Am 13. April 1941 wurde Elsa Spartz im Rahmen der »Aktion T4« in die Zwischenanstalt Herborn verlegt. Dass ihr Ehemann die Hintergründe dieser »planwirtschaftlichen Verlegung« kannte, ist wahrscheinlich. Doch er rettete sie nicht. Am 16. Juni 1941 wurde Elsa Spartz in der Tötungsanstalt Hadamar vergast. Auch Heinrich Spartz überlebte den Krieg nicht. Er starb am 25. Oktober 1944 bei der Bergung von Bombengeschädigten.

Auf diesem Gruppenbild stehen Elsa und ihr Mann Heinrich im Zentrum. Sie sind umringt u. a. von ihren Angehörigen der Familien
Spartz, Mehling und Schmalen. Das Bild wurde etwa 1911 aufgenommen. Es ist das einzige Foto von Elsa Spartz, das in der Familie erhalten ist.

Privatbesitz Maria Kiemen/Matthias Spartz.

Paul Hausen

Paul Hausen wurde am 27. Juni 1917 in Lüneburg geboren. Im Alter von 17 Jahren soll er sich sexuell an einem jüngeren Mädchen versucht haben. Wegen sogenanntem »abnormen Sexualtrieb« kam er daraufhin in das Erziehungsheim Gut Kronsberg bei Hannover-Wülfel. Von dort wurde 1938 das Verfahren zur Zwangssterilisation eingeleitet.

Am 28. Mai 1938 beschloss das Erbgesundheitsgericht Lüneburg über Paul Hausens Sterilisation. Nur einen Monat später, drei Tage vor seinem 21. Geburtstag, erfolgte zudem die Aufnahme in die Heil- und Pflegeanstalt Lüneburg. Wegen angeblichen »angeborenen Schwachsinns« und »Sittlichkeitsverbrechen« wurde er nach dem »Gesetz gegen gefährliche Gewohnheitsverbrecher und über Maßregeln der Sicherung und Besserung« vom 24. November 1933 (»Gewohnheitsverbrechergesetz«) fortan als sogenannter »Sittlichkeitsverbrecher« in der Lüneburger Anstalt sicherheitsverwahrt.
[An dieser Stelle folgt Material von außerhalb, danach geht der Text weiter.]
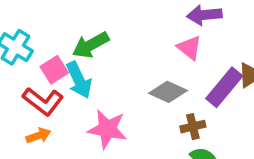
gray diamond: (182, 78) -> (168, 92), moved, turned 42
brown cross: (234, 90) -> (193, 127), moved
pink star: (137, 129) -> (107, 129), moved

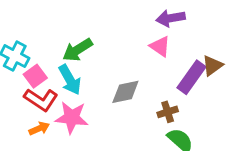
pink square: (54, 70) -> (35, 76), moved
gray diamond: (168, 92) -> (125, 92), moved, turned -32
pink star: (107, 129) -> (72, 117), moved

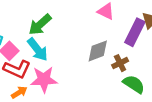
gray diamond: (125, 92) -> (98, 51), moved

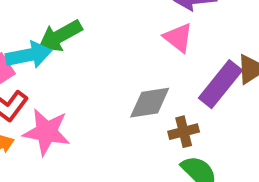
cyan arrow: (38, 49) -> (29, 55), moved, turned -75

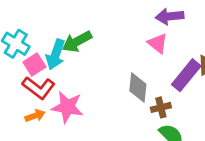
cyan arrow: (29, 55) -> (56, 54), turned 120
gray diamond: (150, 103) -> (138, 88), turned -76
Diese Unterbringung verhinderte jedoch keineswegs die Sterilisation, im Gegenteil. Das »Gewohnheitsverbrechergesetz« bot in §§ 42a die Möglichkeit der Zwangskastration. Durch die Entfernung von Geschlechtsorganen ging diese Operation weit über die Zwangssterilisation hinaus. Das Gesetz fand auch bei Paul Hausen Anwendung. Er wurde deshalb nicht wie andere Lüneburger Zwangssterilisierte im Städtischen Krankenhaus Lüneburg operiert, sondern am 30. März 1939 im Henriettenstift in Hannover. Hierbei verstümmelten die Ärzte seine Geschlechtsorgane.

Im Zeitraum 1939 bis zu seiner Verlegung nach Herborn in die »Aktion T4« bekam Paul Hausen zusätzlich die Diagnose »Schizophrenie« gestellt. Ob die »Schizophrenie« erst durch die Zwangskastration ausgelöst wurde bzw. Folge der Totaloperation war oder doch eher einer davon unabhängigen Symptomatik entsprach, kann nicht mehr nachvollzogen werden. Auch ist nicht klar, ob sie im Fall von Paul Hausen tatsächlich vorgelegen hat. Die Diagnose »Schizophrenie« kombiniert mit seiner Sicherheitsverwahrung war jedoch ausschlaggebend dafür, dass Paul Hausen für eine »planwirtschaftliche Verlegung« selektiert wurde. Er wurde am 23. April 1941 in die Durchgangsanstalt Herborn und von dort in die Tötungsanstalt Hadamar verlegt. Er starb dort am 21. Mai 1941 in der Gaskammer einen qualvollen Erstickungstod. Paul Hausen wurde nur 23 Jahre alt.

Charakteristik-Bogen von Paul Hausen, ca. 1938.

NLA Hannover 155 Lüneburg Acc. 2004/066 Nr. 7888.